Open Source Code	No	Code: We have developed and will release a comprehensive codebase that includes: Scripts for data loader; Implementation of all evaluation metrics; Code for running experiments.
Open Datasets	No	Dataset: The complete KOR-Bench dataset, including all rules, questions and answers, will be made publicly available upon publication.
Dataset Splits	No	The paper evaluates pre-trained models on the KOR-Bench dataset. While the paper describes an ablation study on dataset size involving subsets and proportions, and a three-shot prompting strategy that uses three Q&A pairs for in-context learning, it does not explicitly define traditional training/validation/test splits for the KOR-Bench dataset itself for model training purposes. The KOR-Bench essentially serves as the test set for the evaluations presented.
Hardware Specification	No	The paper does not provide specific hardware details such as GPU/CPU models, processor types, or memory amounts used for running the experiments. It lists various models that were evaluated but does not specify the computational resources used for the evaluation.
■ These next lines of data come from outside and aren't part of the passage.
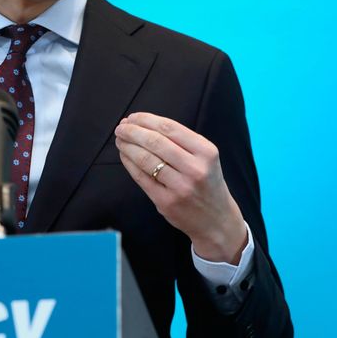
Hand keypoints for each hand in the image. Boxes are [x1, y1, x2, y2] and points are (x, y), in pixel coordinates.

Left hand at [115, 112, 247, 263]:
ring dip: (127, 146)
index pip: (169, 128)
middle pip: (155, 142)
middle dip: (132, 131)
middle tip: (120, 128)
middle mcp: (195, 168)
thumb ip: (180, 141)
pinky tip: (124, 156)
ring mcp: (180, 187)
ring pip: (145, 159)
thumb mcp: (205, 158)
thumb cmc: (206, 182)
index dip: (146, 120)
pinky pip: (141, 178)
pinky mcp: (166, 202)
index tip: (133, 117)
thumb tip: (143, 124)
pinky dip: (129, 163)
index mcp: (206, 151)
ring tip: (120, 140)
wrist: (217, 220)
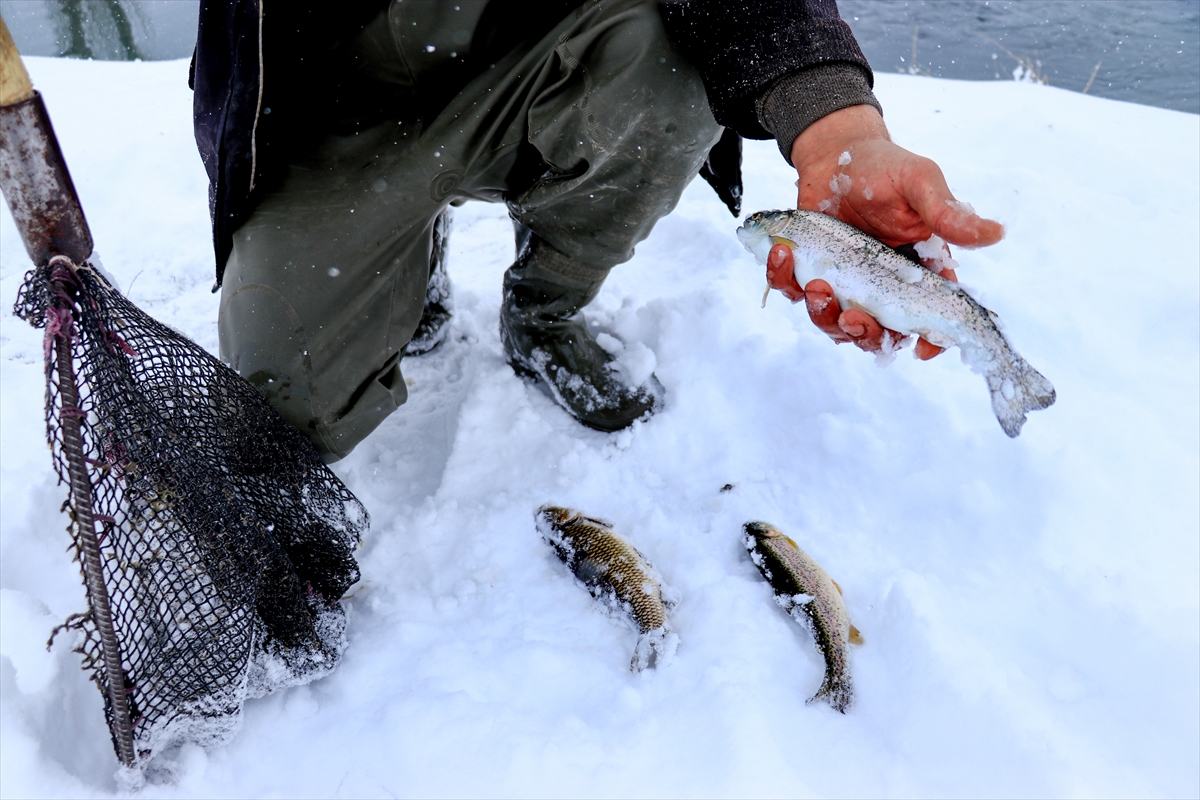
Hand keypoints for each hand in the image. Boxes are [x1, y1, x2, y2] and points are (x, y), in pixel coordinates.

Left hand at [782, 104, 1002, 357]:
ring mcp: (843, 282)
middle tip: (851, 315)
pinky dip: (784, 281)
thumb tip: (996, 233)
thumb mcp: (920, 185)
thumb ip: (949, 214)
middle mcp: (880, 285)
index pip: (928, 317)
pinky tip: (783, 255)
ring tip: (815, 285)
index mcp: (916, 271)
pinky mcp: (809, 272)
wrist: (836, 153)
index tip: (924, 349)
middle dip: (864, 334)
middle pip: (877, 333)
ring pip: (833, 323)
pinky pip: (795, 293)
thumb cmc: (885, 167)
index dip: (930, 340)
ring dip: (823, 315)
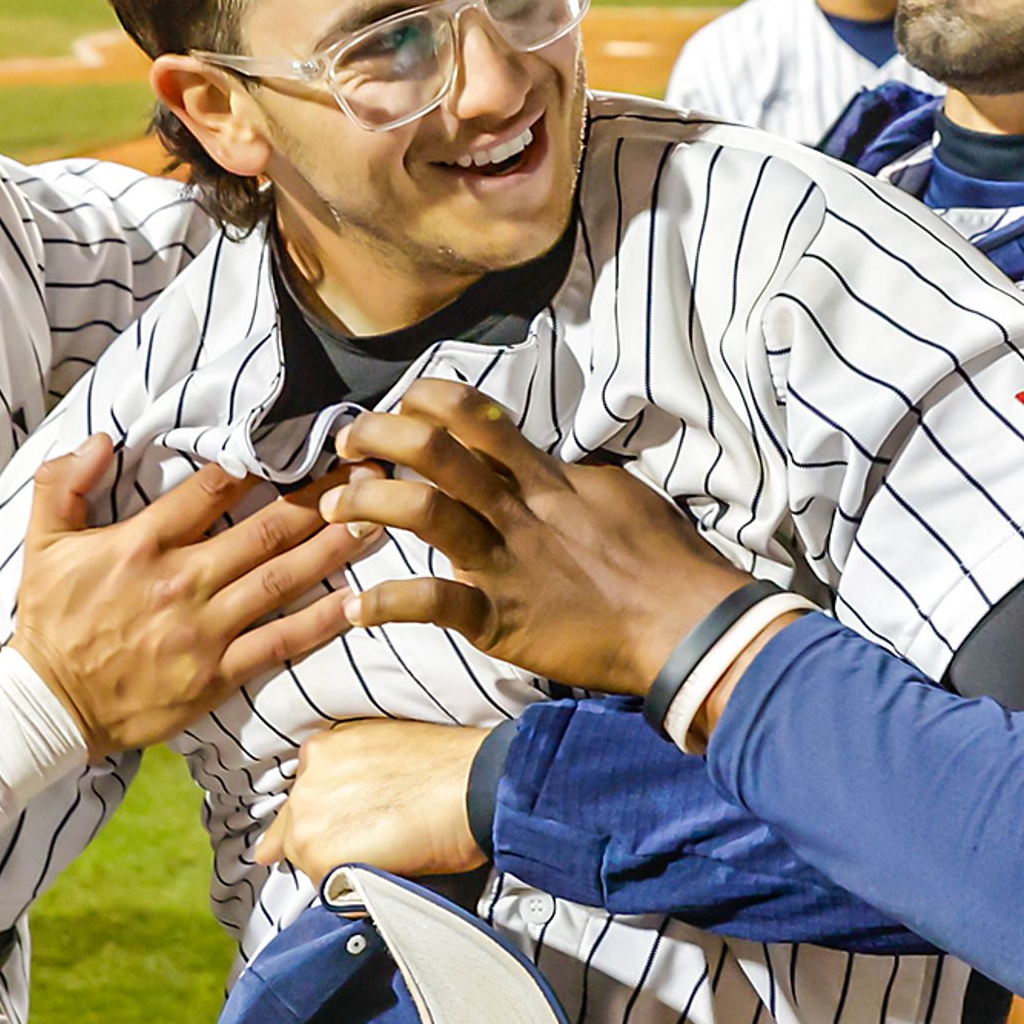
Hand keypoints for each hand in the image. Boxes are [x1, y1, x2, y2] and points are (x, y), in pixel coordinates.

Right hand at [15, 438, 370, 752]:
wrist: (49, 707)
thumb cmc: (50, 621)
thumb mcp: (41, 543)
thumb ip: (64, 482)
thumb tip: (102, 438)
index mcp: (142, 544)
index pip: (210, 488)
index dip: (259, 461)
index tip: (301, 440)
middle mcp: (180, 582)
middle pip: (264, 530)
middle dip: (320, 498)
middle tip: (366, 471)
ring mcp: (202, 631)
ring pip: (281, 580)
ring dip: (333, 548)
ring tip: (377, 518)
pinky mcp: (216, 675)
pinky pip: (279, 644)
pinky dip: (321, 624)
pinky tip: (360, 601)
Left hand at [256, 719, 488, 883]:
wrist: (474, 786)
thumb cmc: (448, 768)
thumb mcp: (386, 750)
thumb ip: (354, 775)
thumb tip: (349, 805)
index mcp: (321, 750)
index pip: (303, 798)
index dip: (326, 819)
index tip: (344, 830)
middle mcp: (306, 780)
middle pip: (299, 830)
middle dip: (328, 843)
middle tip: (373, 845)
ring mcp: (307, 818)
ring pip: (309, 861)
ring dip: (339, 867)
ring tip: (386, 857)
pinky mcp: (319, 854)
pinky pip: (326, 888)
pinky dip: (350, 892)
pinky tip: (385, 871)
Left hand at [320, 381, 749, 698]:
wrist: (688, 623)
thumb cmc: (666, 561)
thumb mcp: (620, 498)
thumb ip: (574, 482)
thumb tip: (552, 468)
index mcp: (549, 479)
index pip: (478, 417)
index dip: (428, 400)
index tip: (403, 404)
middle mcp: (521, 510)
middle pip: (439, 450)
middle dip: (381, 435)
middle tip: (347, 440)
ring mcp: (508, 563)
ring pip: (428, 512)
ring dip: (371, 502)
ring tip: (335, 509)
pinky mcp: (503, 618)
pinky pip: (436, 603)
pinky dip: (388, 604)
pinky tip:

Software Dependencies	No	Specifically, for mathematical expressions, Sym Py (Meurer et al., 2017) is used for parsing in La Te X format and simplifying the expressions for comparison.
Experiment Setup	Yes	Prompting Strategy. Zero-shot prompting strategy for chat model generates responses based on newly defined rules and questions, as outlined in prompt template in Appendix D. Base model uses three-shot strategy, providing three generic Q&A pairs for each rule to support in-context learning. Evaluation Methodology. We parse the output by regular expression1 to try to match the contents of the double square brackets... Comprehensive details regarding the extraction and evaluation can be found in Appendix C.4.